Nia crumples to the floor, her head planted firmly in her lap, her white-tipped fingernails trapped in her hair, her star collapsing in itself. Vic thinks about comforting her, but knows he can’t touch her, and he knows he can’t handle how she burns, her very being branding onto his bones if he reached through her. She’s too real to not be here. She has to be here. He desperately needed her to be here.

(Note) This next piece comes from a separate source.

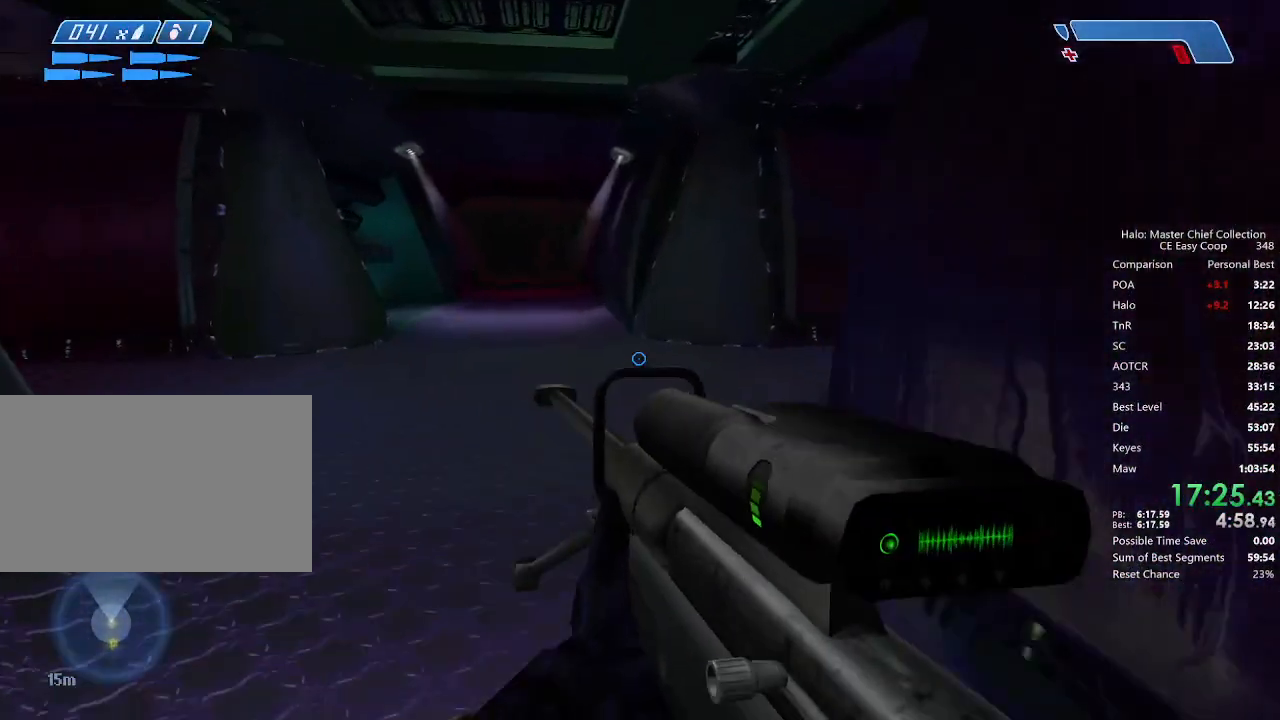
{"keys": ["w"], "mouse": [], "mouse_move": "still", "events": []}
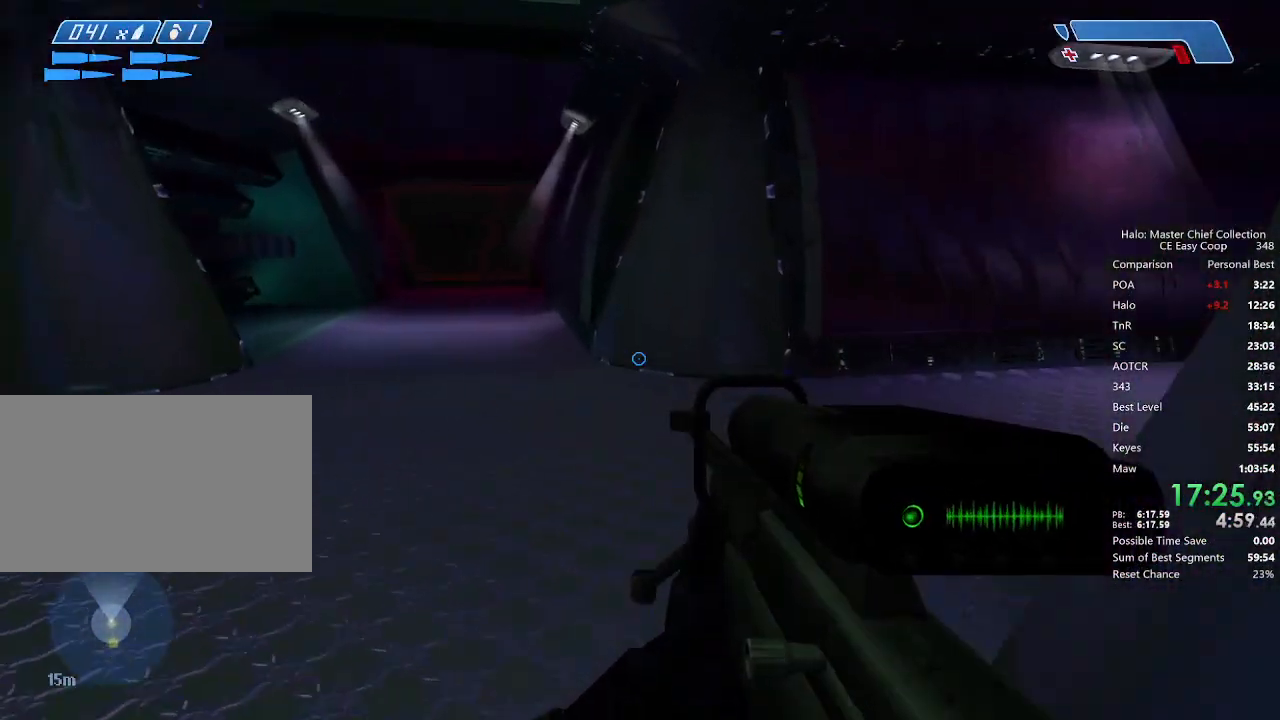
{"keys": ["w"], "mouse": [], "mouse_move": "right", "events": []}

“What do I do?” Victor peels his eyes off of Nia, and points the question towards Jas. She shakes her head and he knows that she’s still unconvinced that anyone was in the lobby at that moment besides the two of them, but he can hear Nia’s choking sobs and they pierce through to his heart.
“We do what we’re supposed to do. Go to her funeral. We’re going to be late.” Jas replies, as if there’s no other option. Vic looks at her. That’s the strength he should’ve had in this moment. Jas grabs his hand and pulls him toward the door. “Come on. I’ll drive you.”
He lets Jasmine pull him outside, relishing in the wintry breeze when they exit the dorm. Nia is right behind them, her chin slumped down into her chest, tears still streaming down her cheeks. Her feet drag against the crumbly concrete of the sidewalk. She doesn’t even feel the cold, but steams tiny footprints into the frost layering the ground. If only they would look back and see them, and know she was really there, but Vic forces himself not to look back, and Jas leads him forward, no creeping doubt coaxing her to turn around. She follows Jas and Vic into Jas’s neat, silver Lexus. Of course she drives a luxury car. Nia climbs into the backseat, taking the seat behind Vic, grazing her forehead against the back of his headrest, not sure what would happen if she tried to lean on it. She reaches out to tug on one of Vic’s twists, but her hand can’t get a grip on it. Vic winces almost unnoticeably from her touch.
Jasmine pulls out of the parking lot and takes a left down the street. Victor and Nia both look up at the red light. Their café sits at the corner, across the four lanes of traffic, quieter than it usually would be. The morning rush was already over, but it was still there, so sure of its purpose, so solid, so tangible.
“Hey, pull over. I gotta do something.” Vic doesn’t even wait for Jas to pull into a parking space before he hops out of the car. He doesn’t look both ways, just at the café. He doesn’t think before he begins to jog across the front of Jasmine’s car, through the intersection. He doesn’t notice Jas or Nia yell his name. He doesn’t hear the car they’re trying to warn him about. He doesn’t hear the sharp squeal of the breaks. He just sees the café and knows he can’t be late for his coffee date.